Textauszug ::

_ _ _

Die berührendste Szene ist, wenn Fiora beim Abschied von Manfredo, der erneut in den Krieg zieht, erkennt, wieviel Liebe er für sie besitzt und welch eine poetische, sensible Seele in ihrem Ehemann steckt, den sie kaum kennt. Angerührt und ergriffen von Mitgefühl drückt sie in wenigen, kleinen Gesten die aufkeimende Sympathie für ihren Mann aus, als sie seinen Mantel, Handschuhe und Hut einsammelt, die er zuvor in einem, für ihn ungewöhnlichen Anfall von Zorn weggeworfen hat. Sie verspricht seinen Wunsch zu erfüllen, zum Abschied vom Turm mit dem Schleier zu winken. Wenn sie winkt, öffnet sich erstmals ein Lichtspalt im finsteren Gemäuer. Er erweitert sich, als sie schließlich dem Drängen Avitos nachgibt und in seine Arme zu einem unendlich langen Kuß mit kompositorischen Reminiszenzen an Wagners Tristan und Isolde sinkt.

Montemezzis nur rund 100 Minuten langes, dreiaktiges Werk wird in Zürich ohne Pause gespielt und die Verwandlung der Szene vom zweiten in den dritten Akt gelingt David Pountney mit einem bühnentechnischen Kunstgriff: Fiora bleibt an der Stelle liegen, an der sie von Archibaldo ermordet wurde. Der Bühnenboden um sie herum hebt sich samt der Säulen und es offenbart sich die Krypta, in der sie nun umgeben von roten Lilien liegt. Die orchestrale Einleitung in den dritten Akt bietet die musikalische Grundlage für die szenische Verwandlung auf offener Bühne. Die symphonischen Momente in der Komposition, die ruhende Pole im (musikalisch) aufgewühlten Gefühlsleben der Personen und zugleich Überleitungen in die nächste Gefühlsstimmung und - turbulenz sind, setzt Pountney mit einem häufigen, für die Sänger konditionerforderndes Auf- und Abgehen auf der sich über die gesamte Bühnenrückwand vom Parterre in den zweiten Stock erstreckende Treppe um. Montemezzi hatte sein Werk ähnlich einer Stummfilmmusik komponiert und Pountney hat diesen Gedanken in der szenischen Gestaltung aufgegriffen.

_ _ _

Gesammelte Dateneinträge
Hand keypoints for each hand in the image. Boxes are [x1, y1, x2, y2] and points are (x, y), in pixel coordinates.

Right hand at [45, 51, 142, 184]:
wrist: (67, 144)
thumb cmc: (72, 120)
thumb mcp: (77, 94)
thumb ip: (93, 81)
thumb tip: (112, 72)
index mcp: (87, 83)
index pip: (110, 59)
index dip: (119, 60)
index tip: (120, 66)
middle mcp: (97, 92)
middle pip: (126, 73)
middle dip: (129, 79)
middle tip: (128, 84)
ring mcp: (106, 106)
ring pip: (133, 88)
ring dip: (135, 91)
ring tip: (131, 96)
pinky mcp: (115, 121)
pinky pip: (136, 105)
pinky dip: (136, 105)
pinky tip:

_ _ _

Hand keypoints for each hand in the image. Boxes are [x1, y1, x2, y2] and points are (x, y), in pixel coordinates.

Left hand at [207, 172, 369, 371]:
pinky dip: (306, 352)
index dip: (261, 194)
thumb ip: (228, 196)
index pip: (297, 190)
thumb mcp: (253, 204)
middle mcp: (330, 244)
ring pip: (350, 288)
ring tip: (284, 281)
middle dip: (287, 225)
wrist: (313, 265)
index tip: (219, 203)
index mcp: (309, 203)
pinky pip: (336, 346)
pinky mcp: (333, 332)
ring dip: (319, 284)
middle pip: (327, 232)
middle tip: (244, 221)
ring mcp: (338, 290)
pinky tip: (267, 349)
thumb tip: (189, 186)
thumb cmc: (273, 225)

_ _ _

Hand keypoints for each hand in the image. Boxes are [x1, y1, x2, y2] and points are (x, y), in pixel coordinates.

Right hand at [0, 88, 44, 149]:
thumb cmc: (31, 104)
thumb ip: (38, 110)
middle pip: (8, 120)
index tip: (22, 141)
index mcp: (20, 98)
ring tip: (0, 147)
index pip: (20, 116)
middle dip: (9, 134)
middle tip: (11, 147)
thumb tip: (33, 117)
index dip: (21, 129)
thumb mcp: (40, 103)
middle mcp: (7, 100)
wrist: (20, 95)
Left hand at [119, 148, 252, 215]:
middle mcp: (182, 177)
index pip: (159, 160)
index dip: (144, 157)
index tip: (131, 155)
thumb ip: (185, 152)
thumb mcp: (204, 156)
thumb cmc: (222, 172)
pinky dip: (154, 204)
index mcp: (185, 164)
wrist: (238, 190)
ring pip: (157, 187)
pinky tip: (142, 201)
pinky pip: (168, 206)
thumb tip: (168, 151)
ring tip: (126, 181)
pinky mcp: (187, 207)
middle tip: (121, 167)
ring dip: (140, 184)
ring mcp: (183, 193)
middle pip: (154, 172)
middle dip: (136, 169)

_ _ _

Übungsaufgaben ::
a) Schreiben Sie bitte aus dem Textauszug alles von „Die berührendste Szene“ bis hinunter zu „und Isolde sinkt.“ wortgetreu ab.
b) Nennen Sie alle Figuren der Opernhandlung, die im Textauszug mit Namen vorkommen.

Lösungen je Aufgabe ::
a)
Die berührendste Szene ist, wenn Fiora beim Abschied von Manfredo, der erneut in den Krieg zieht, erkennt, wieviel Liebe er für sie besitzt und welch eine poetische, sensible Seele in ihrem Ehemann steckt, den sie kaum kennt. Angerührt und ergriffen von Mitgefühl drückt sie in wenigen, kleinen Gesten die aufkeimende Sympathie für ihren Mann aus, als sie seinen Mantel, Handschuhe und Hut einsammelt, die er zuvor in einem, für ihn ungewöhnlichen Anfall von Zorn weggeworfen hat. Sie verspricht seinen Wunsch zu erfüllen, zum Abschied vom Turm mit dem Schleier zu winken. Wenn sie winkt, öffnet sich erstmals ein Lichtspalt im finsteren Gemäuer. Er erweitert sich, als sie schließlich dem Drängen Avitos nachgibt und in seine Arme zu einem unendlich langen Kuß mit kompositorischen Reminiszenzen an Wagners Tristan und Isolde sinkt.

b) Fiora, Manfredo, Avito, Archibaldo